Core Concepts

Surge has four core jobs: capture traffic, resolve names, choose an outbound policy, and optionally inspect or modify HTTP traffic.

Traffic Takeover

Surge can receive traffic through the system proxy settings, a local proxy server, or Surge VIF. Surge VIF is the virtual network interface used to handle apps that do not honor system proxy settings.

DNS Resolution

Surge has its own DNS client. This makes advanced behaviors possible, including encrypted DNS, local DNS mapping, fake IP handling, and per-domain DNS server assignment.

Rules and Policies

Rules answer "which traffic is this?" Policies answer "what should Surge do with it?"
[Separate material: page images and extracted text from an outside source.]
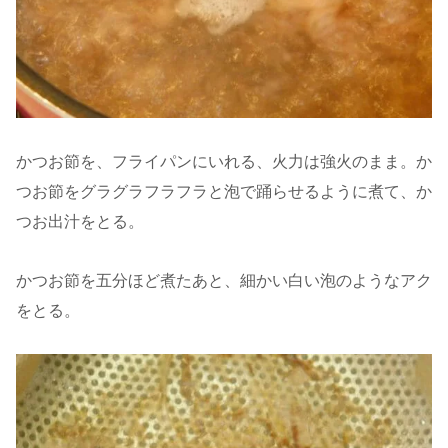
かつお節を、フライパンにいれる、火力は強火のまま。か
つお節をグラグラフラフラと泡で踊らせるように煮て、か
つお出汁をとる。
かつお節を五分ほど煮たあと、細かい白い泡のようなアク
をとる。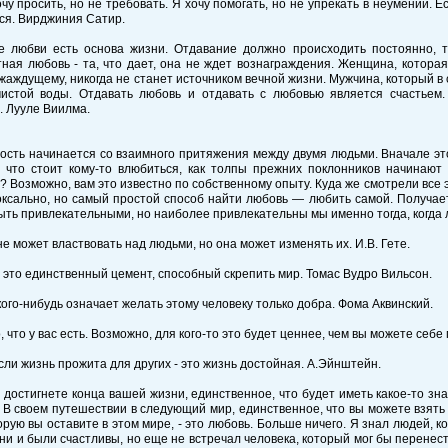
очу просить, но не требовать. Я хочу помогать, но не упрекать в неумении. 
ся. Вирджиния Сатир.
е любви есть основа жизни. Отдавание должно происходить постоянно, то
ная любовь - та, что дает, она не ждет вознаграждения. Женщина, которая
жаждущему, никогда не станет источником вечной жизни. Мужчина, который в 
чистой воды. Отдавать любовь и отдавать с любовью является счастьем.
. Лууле Виилма.
сть начинается со взаимного притяжения между двумя людьми. Вначале это
, что стоит кому-то влюбиться, как толпы прежних поклонников начинают 
? Возможно, вам это известно по собственному опыту. Куда же смотрели все э
ксально, но самый простой способ найти любовь — любить самой. Получает
ть привлекательными, но наиболее привлекательны мы именно тогда, когда 
не может властвовать над людьми, но она может изменять их. И.В. Гете.
- это единственный цемент, способный скрепить мир. Томас Вудро Вильсон.
кого-нибудь означает желать этому человеку только добра. Фома Аквинский.
о, что у вас есть. Возможно, для кого-то это будет ценнее, чем вы можете себе
если жизнь прожита для других - это жизнь достойная. А.
Эйнштейн.
ы достигнете конца вашей жизни, единственное, что будет иметь какое-то зна
 В своем путешествии в следующий мир, единственное, что вы можете взять 
орую вы оставите в этом мире, - это любовь. Больше ничего. Я знал людей, 
ни и были счастливы, но еще не встречал человека, который мог бы перенест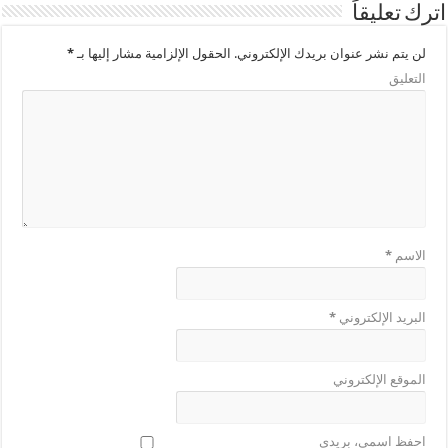
اترك تعليقاً
لن يتم نشر عنوان بريدك الإلكتروني.
الحقول الإلزامية مشار إليها بـ
*
التعليق
الاسم
*
البريد الإلكتروني
*
الموقع الإلكتروني
احفظ اسمي، بريدي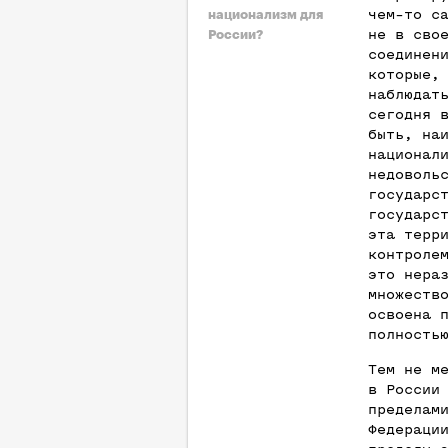
чем-то с
национализм для
не в сво
России?
соединен
которые,
наблюдат
сегодня 
быть, на
национал
недоволь
государс
государс
эта терр
контроле
это нера
множеств
освоена 
полность
Тем не м
в России
пределам
Федераци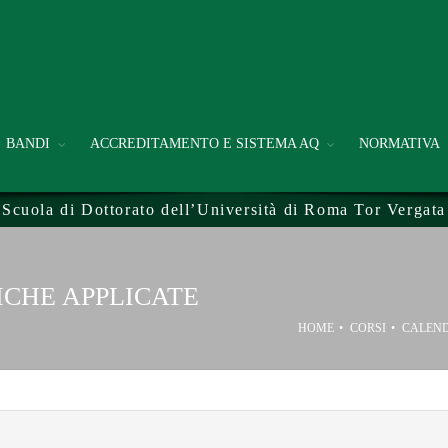
BANDI
ACCREDITAMENTO E SISTEMA AQ
NORMATIVA
Scuola di Dottorato dell’Università di Roma Tor Vergata
ICHE APPLICATE
HOME
CORSI
CALEND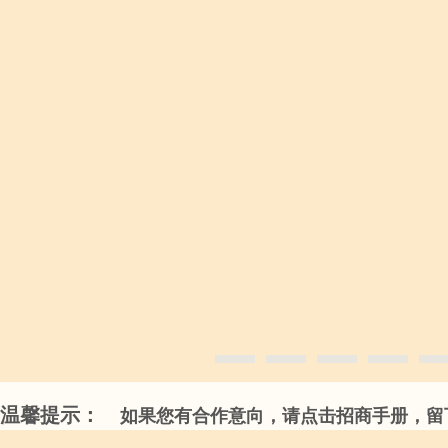
温馨提示：
如果您有合作意向，请点击招商手册，留下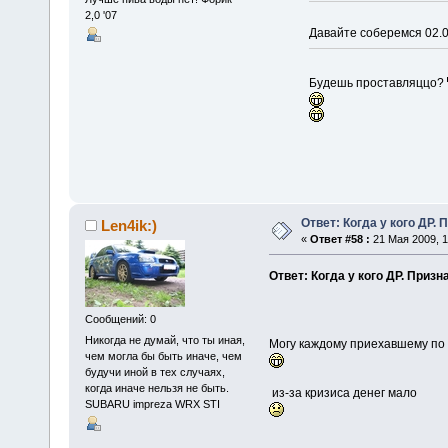
2,0 '07
Давайте соберемся 02.0
Будешь проставляццо?
Ответ: Когда у кого ДР. 
Len4ik:)
«
Ответ #58 :
21 Мая 2009, 1
Ответ: Когда у кого ДР. Призн
Сообщений: 0
Никогда не думай, что ты иная,
Могу каждому приехавшему по
чем могла бы быть иначе, чем
будучи иной в тех случаях,
когда иначе нельзя не быть.
из-за кризиса денег мало
SUBARU impreza WRX STI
A rule matches a request and returns a policy. The policy may be a built-in policy such as DIRECT or REJECT, a proxy policy, or a policy group.

Policy Groups

Policy groups make routing flexible. You can write rules against a stable group name, then change the selected proxy manually, by latency testing, by fallback behavior, or by subnet.

HTTP Processing

After traffic reaches Surge, HTTP requests and responses can be rewritten, mocked, decrypted with MITM, or processed by scripts. HTTPS traffic must match the MITM hostname list before Surge can see the decrypted HTTP content.

Management and Observability

Surge provides Dashboard, Logbook, HTTP API, and surge-cli for observing traffic, checking profiles, running tests, and controlling local or remote instances.